Do I Need To Work For the Same Employer For 7 Years To Get The Right Of Abode In Hong Kong?

Posted by / in Long Stay & PR, Musing / 7 responses

The Right of Abode in Hong Kong is not (solely) based on the length of employment with a single employer. This entitlement is primarily determined by factors such as continuous ordinary residence in Hong Kong for a period of not less than 7 years and other specific eligibility criteria set by the Hong Kong Immigration Department.

First Published July 20, 2012, still relevant today

7 years to get the Right of Abode in Hong Kong without changing employers in that time? To secure permanent residency in the HKSAR, you need to make an application for the Right of Abode. The Right of Abode, once granted, is manifested in the issue to you of a Permanent Hong Kong Identity Card.

So, you make an application for a Permanent Identity Card, once approved get the Right of Abode and in the process become a permanent resident of the HKSAR.

Under the Basic Law, the test for approvability for the Right of Abode is as follows:

(a) You must have been continuously and ordinarily resident in the HKSAR for not less than 7 years.

(b) Any absences outside of Hong Kong in that time must have been of a merely temporary nature (as evidenced by your intent at the time you made each departure and what you left behind to return back to after each temporary period of time spent abroad).

(c) You must have taken concrete steps towards making Hong Kong your only place of permanent residence.

(d) There must be no security objection.

(e) You must have no outstanding taxation liabilities.

Consequently, the answer to the question posed hinges on whether changing employers during the requisite time frame is activity which could be said to be ‘ordinary’ in the context of 7 years continuous residence.
•••
[PROMPT A]
Decide whether each statement below agrees with the post on Hong Kong's Right of Abode. Answer yes or no for each, and quote the words from the post that settle it.
(i) The Right of Abode in Hong Kong depends only on how long a person works for a single employer.
(ii) Once granted, the Right of Abode takes the form of a Permanent Hong Kong Identity Card issued to the applicant.
(iii) Under the Basic Law test, an applicant may still have outstanding taxation liabilities.
[PROMPT B]
Continue the post on Hong Kong's Right of Abode with the paragraphs that follow its last sentence.

[SOURCE EXCERPT]
•••
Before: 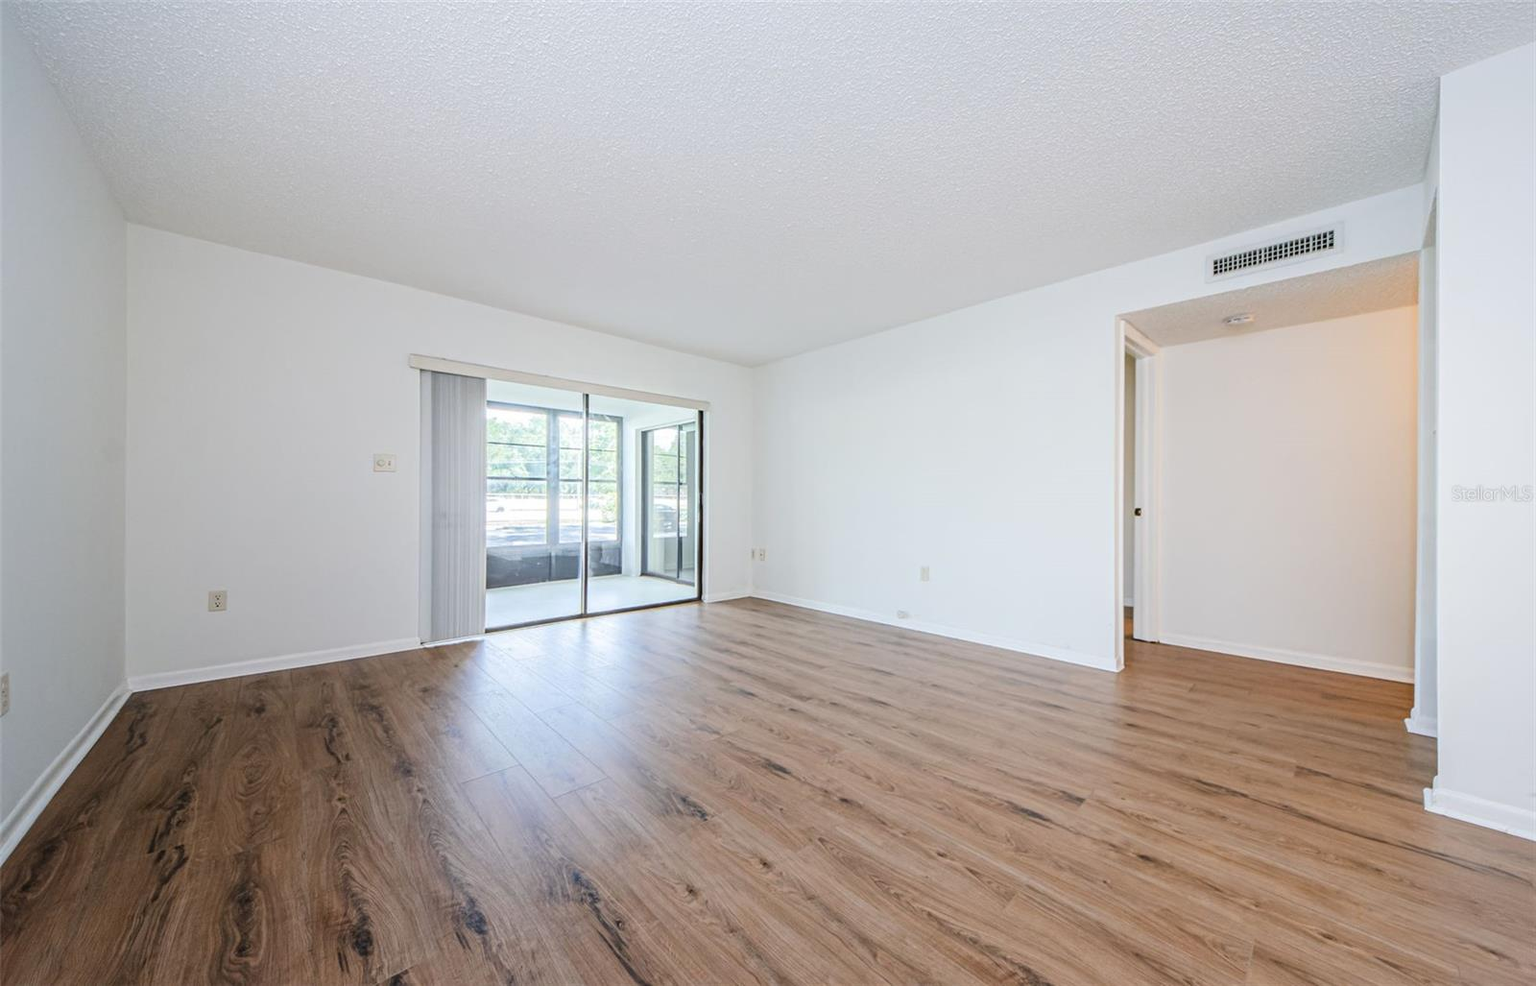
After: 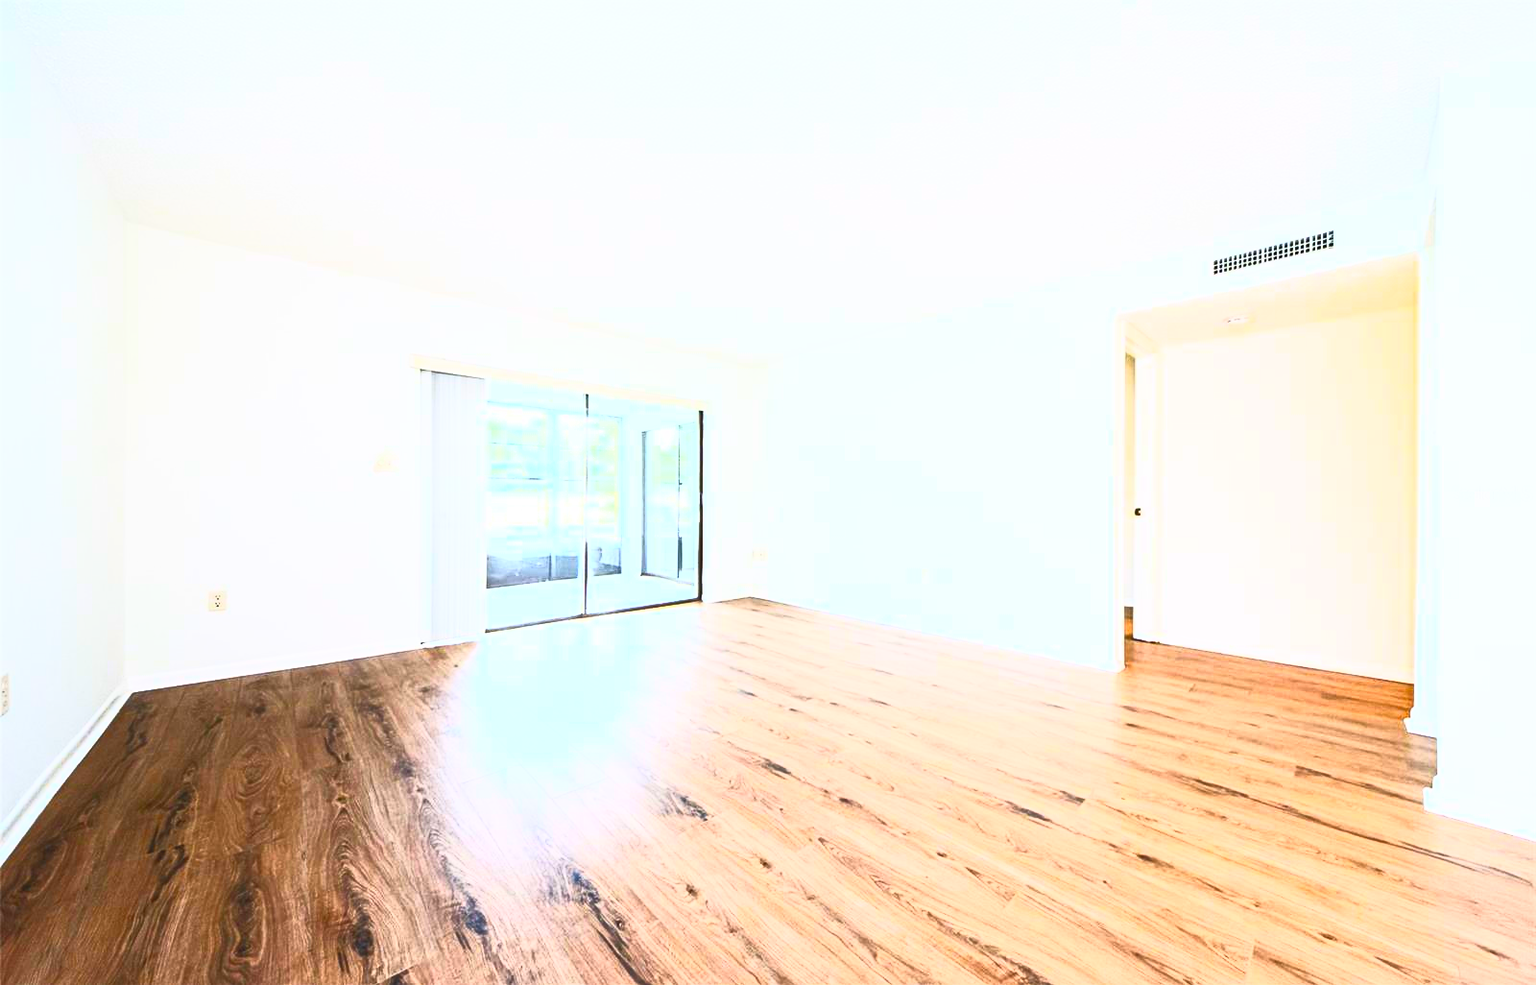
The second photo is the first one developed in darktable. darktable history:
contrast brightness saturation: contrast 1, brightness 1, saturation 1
•••
[RIGHT ANSWER A]
(i) No: "The Right of Abode in Hong Kong is not (solely) based on the length of employment with a single employer."
(ii) Yes: "The Right of Abode, once granted, is manifested in the issue to you of a Permanent Hong Kong Identity Card."
(iii) No: "You must have no outstanding taxation liabilities."

[RIGHT ANSWER B]
And, of course, the answer is yes.

People change jobs and careers all the time in the ordinary course of their lives in Hong Kong. They also get married, divorced, have children, lose family members, start (and close down) their own businesses and go on to rejoin the workforce.

All of this is deemed ‘ordinary’ for the purposes of the approvability test for a Permanent Identity Card. None of these things impact on permanent residence eligibility.

The real concern, however, is if you:

(1) Spend more than 6 months outside of Hong Kong in any given year whilst holding a residence visa, or

(2) Have a lengthy and significant break in your residence visa status during the 7 years.

Both of these can conspire to defeat your eligibility for the Right of Abode and will require careful planning if you are able to anticipate them in the expectation of becoming a Permanent Resident in due course.

With good, advance planning, neither scenario need inhibit you from eventually securing the Right of Abode once the 7 year residence milestone has been passed.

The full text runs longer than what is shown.